## GIVEN MATERIAL
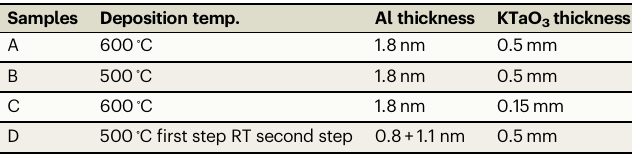
Table 1 | Growth parameters of the different samples used in this study Samples Deposition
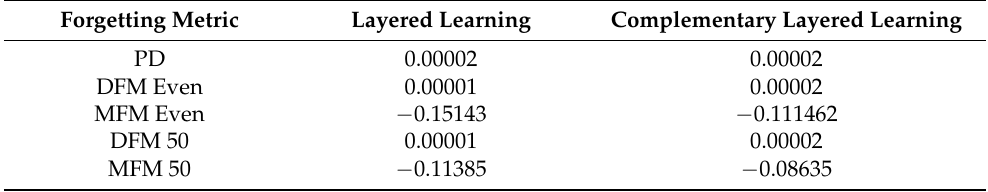
Table 5. EA forgetting metrics for standard vs. complementary layered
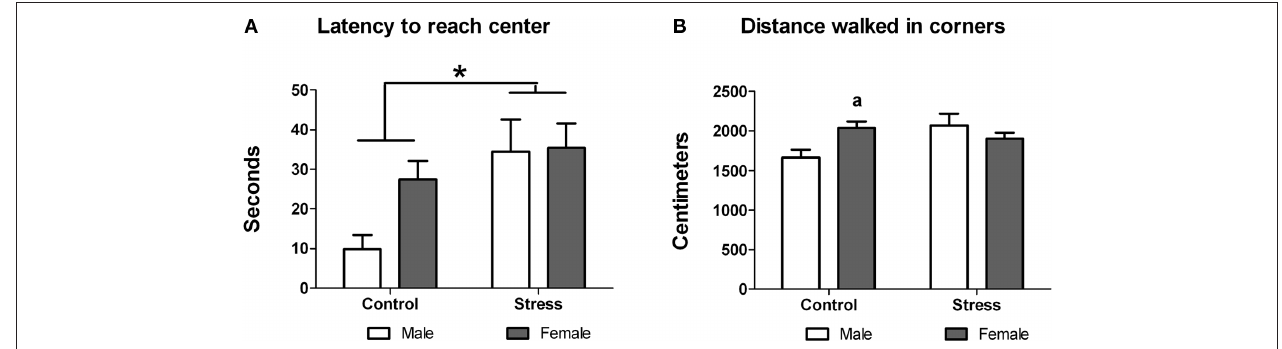
Figure 2 | effect of peri-pubertal stress on behavior at the open field test. Mean (SEM) behavioral measures in the open field test for male and female rats that underwent either peri-pubertal stress (Stress) or no stress (Control). (a) Latency to reach center and (B) distance walked in corners. * p < 0.05 treatment effect; a p < 0.05 post hoc comparison between control male and females.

## TASK OBJECTIVE
Once the pictures are set aside, output the whole listing exactly.

## OUTPUT
Table 1 | Growth parameters of the different samples used in this study Samples Deposition
Table 5. EA forgetting metrics for standard vs. complementary layered
Figure 2 | effect of peri-pubertal stress on behavior at the open field test. Mean (SEM) behavioral measures in the open field test for male and female rats that underwent either peri-pubertal stress (Stress) or no stress (Control). (a) Latency to reach center and (B) distance walked in corners. * p < 0.05 treatment effect; a p < 0.05 post hoc comparison between control male and females.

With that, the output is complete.